The Baltimore Sun "Lulu" Review - 25 June 2001
By J. Wynn Rousuck
Frank Wedekind's "Lulu" is a bloody, messy play about sex. Yet the production at Washington's Kennedy Center is far more unsettling than scandalous. "Nothing's shocking any longer," a character says in the first scene, and without downplaying the script's violence or sexuality, director Jonathan Kent's production reinforces that statement. And that's one of the most unsettling things about it. Although Wedekind's 1894 script spawned at least five silent movies (most notably G.W. Pabst's 1928 masterpiece, "Pandora's Box," starring Louise Brooks) and Alban Berg's 1937 opera, it's a play with a checkered history. Its German author, who dubbed it a "gruesome tragedy," never saw "Lulu" produced as he wrote it. Frustrated, he rewrote it in several forms, including dividing it into two plays, a division especially evident in Kent's staging of Nicholas Wright's new adaptation.
"Lulu" is largely a character study, and in the first half, Anna Friel plays her with girlish allure, her gestures fluttery and her body language uninhibited. Wedekind has created a woman at once innocent and sexually experienced, a combination that works because he believed Lulu's innocence resided in her free spirit. Friel luxuriates in this role, portraying Lulu as a pure hedonist. When her husbands die (which they do with alarming frequency), she simply forges ahead, wide-eyed, into the next chapter of a life focused entirely on pleasure.
After intermission, there's a pronounced change in the production's tone, look and in Lulu's character, which becomes hardened.

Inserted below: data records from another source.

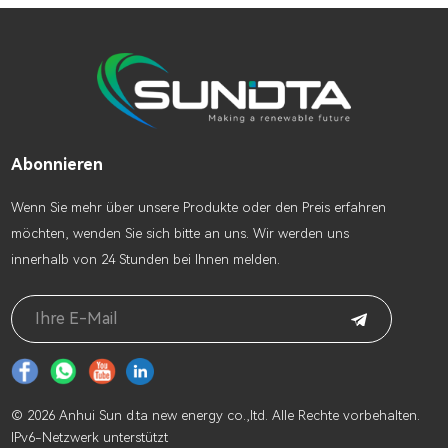
Abonnieren
Wenn Sie mehr über unsere Produkte oder den Preis erfahren
möchten, wenden Sie sich bitte an uns. Wir werden uns
innerhalb von 24 Stunden bei Ihnen melden.
© 2026 Anhui Sun d.ta new energy co.,ltd. Alle Rechte vorbehalten.
IPv6-Netzwerk unterstützt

Although no time periods are specified, designer Rob Howell's costumes and scenic details seem to jump ahead to the present. Lulu's spirit is no longer free. Blackmailers pursue her with evidence that she murdered her third husband, and men, including her own father, try to force her into a life of prostitution. Lulu has repeatedly said, "I don't know what I am," but the men around her are convinced they know. Turning her into a mere commodity, they bring about her destruction.
Along with Friel's sure handling of the title role, the production features several fine performances, but none as mesmerizing as Alan Howard's Machiavellian depiction of Lulu's third husband, Dr. Schoning. In many ways the Pygmalion to Lulu's Galatea, Howard's Schoning is the supreme manipulator who has shaped Lulu for his own purposes, which conveniently coincided with her instincts. In the second half, when Schoning is out of the picture, Lulu's world falls apart, and no subsequent connection on stage is as charged. In addition to the sudden updating (Lulu wears a black leather miniskirt in the final scene, and the props include a radio), director Kent relies on various touches throughout the evening that are too overt, even for a play that deals graphically and unabashedly (but never titillatingly) with sex.
The most prominent features of Howell's set are its smoky glass-panelled walls, one of which descends at the start of each scene. We see Lulu through this divider, but the blotched panels suggest that no one sees her clearly. In the end, when the panels are stripped away, metal stanchions remain, suggesting prison bars. However, the most heavy-handed touch is positioning Peter Sullivan (as Lulu's final client, Jack the Ripper) on the side of the stage as an observer/fate figure. He might as well be dressed as the Grim Reaper.
Produced by London's acclaimed Almeida Theatre Company, "Lulu" is the final play in the Kennedy Center's British festival. The three productions - "Lulu"; the 18th-century comedy "A Servant to Two Masters" and an adaptation of George Eliot's novel, "The Mill on the Floss" - couldn't have been more different. The result has showcased the range of some of Britain's finest theater companies. Though "Lulu" is in many ways a troubled interpretation of a troubling play, it also is an arresting production whose haunting images and characterizations prompt the kind of visceral response that only live theater can evoke.